WASHINGTON — President Biden is expected to announce harsh new sanctions on Tuesday aimed at punishing Russia for what his top aides called the beginning of an invasion into Ukraine, joining a cascade of similar announcements by European leaders.
Mr. Biden is scheduled to speak at 1 p.m. from the East Room of the White House less than a day after President Vladimir V. Putin of Russia issued a decree sending troops into two separatist-held regions in Ukraine. Russia’s Parliament authorized the use of military force abroad on Tuesday, taking another step toward what Western officials fear could be an full-scale assault against Ukraine.
The White House and world leaders condemned the move, calling it a clear violation of Ukraine’s borders.
But as the tough global response takes shape, Mr. Biden and his counterparts were struggling to balance the need to take swift and severe action while preserving the possibility of even greater sanctions on Russia if Mr. Putin escalates the conflict by attempting to seize the entire country — a war that could kill tens of thousands of people.
Germany announced Tuesday that it would halt certification of a natural gas pipeline linking it with Russia. The British government said that it would sanction members of the Russian Parliament who voted to recognize the independence of the separatist areas and would create legislation to ensure that no British individual or company could do business with the regions, Donetsk and Luhansk.
“This is the first tranche, the first barrage of what we are prepared to do,” Prime Minister Boris Johnson told Parliament on Tuesday.
In the United States, Jon Finer, Mr. Biden’s deputy national security adviser, said that Russia’s forces had begun to move into Ukraine, declaring on CNN that “an invasion is an invasion, and that is what is underway.” But he and Mr. Johnson shared the same sentiment, saying that “we’ve always envisioned waves of sanctions that would unfold over time in response to steps Russia actually takes.”
Two European officials said Tuesday that Russia had sent troops into the area, but Russia’s Foreign Ministry denied having done so.
Mr. Putin remained defiant in the face of the worldwide condemnations of his decision to recognize the independence of the so-called Donetsk and Luhansk People’s Republics created after Russia fomented a separatist war in eastern Ukraine in 2014.
In what sounded like an ultimatum, he demanded that Ukraine recognize Russia’s claim to Crimea and relinquish its advanced weapons.
A deputy defense minister, Nikolai Pankov, said that Ukraine had gathered 60,000 troops to attack the Russia-backed separatist enclaves in the country’s east — a step that Ukraine denies having any plans to take.
“Negotiations have reached a dead end,” Mr. Pankov said in a televised speech. “The Ukrainian leadership has taken the path of violence and bloodshed.”

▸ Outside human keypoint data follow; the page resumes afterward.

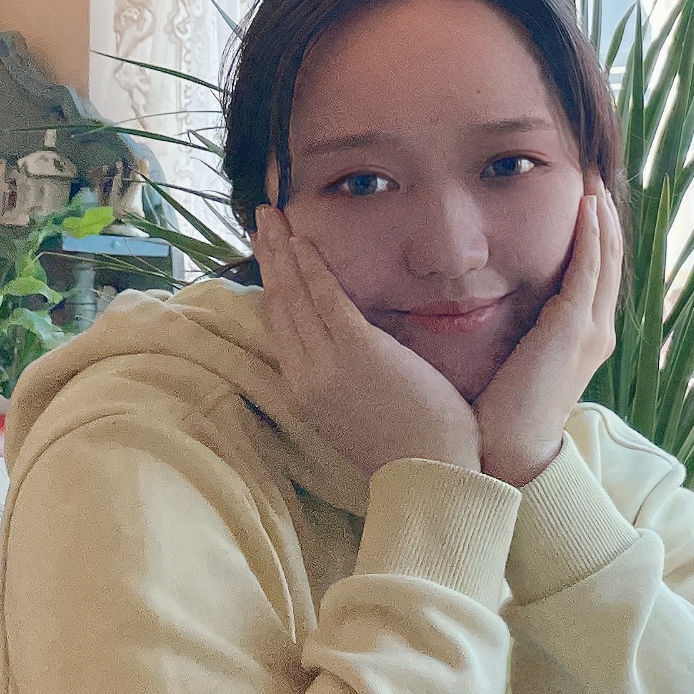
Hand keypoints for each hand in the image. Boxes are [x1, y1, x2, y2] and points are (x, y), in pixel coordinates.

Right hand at [254, 208, 480, 478]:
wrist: (432, 478)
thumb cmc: (411, 451)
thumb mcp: (360, 418)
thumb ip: (348, 384)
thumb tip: (350, 358)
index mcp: (307, 393)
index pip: (281, 329)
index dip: (272, 287)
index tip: (268, 259)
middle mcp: (306, 376)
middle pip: (279, 304)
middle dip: (269, 257)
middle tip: (262, 221)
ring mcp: (327, 363)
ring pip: (295, 295)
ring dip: (282, 250)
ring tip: (272, 216)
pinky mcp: (357, 351)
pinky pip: (327, 298)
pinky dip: (312, 267)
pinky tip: (302, 240)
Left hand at [473, 187, 621, 486]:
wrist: (508, 452)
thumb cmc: (499, 412)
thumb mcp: (513, 359)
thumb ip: (514, 328)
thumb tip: (483, 298)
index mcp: (582, 336)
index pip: (594, 273)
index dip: (593, 234)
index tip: (581, 198)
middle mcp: (596, 330)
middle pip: (609, 259)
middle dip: (603, 217)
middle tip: (593, 174)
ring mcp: (590, 330)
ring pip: (605, 259)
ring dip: (601, 217)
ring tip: (594, 180)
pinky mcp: (575, 329)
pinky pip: (589, 272)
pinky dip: (591, 237)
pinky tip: (587, 207)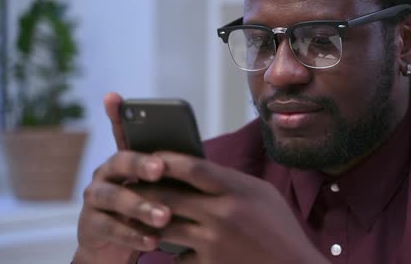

There was no immediate sign of major military escalation in eastern Ukraine, but fearful Ukrainians boarded buses out of the separatist areas as Ukraine’s president, Volodymyr Zelensky, urged his beleaguered nation to “keep a cool head” in the crisis.
Mr. Zelensky insisted that Ukraine would not yield territory, and his defense minister, Oleksiy Reznikov, appeared to be girding his country’s troops for battle.
“Ahead will be a difficult trial,” Mr. Reznikov said in a somber message released by the military. “There will be losses. You will have to go through pain and overcome fear and despondency.”
A day earlier, Mr. Putin delivered a long, fiery speech that described Ukraine as part of Russia, calling the government in Kyiv little more than a “puppet” of the United States and its leaders solely responsible for whatever “bloodshed” may come next.
“As for those who captured and are holding on to power in Kyiv,” he said, referring to the Ukrainian capital, “we demand that they immediately cease military action.”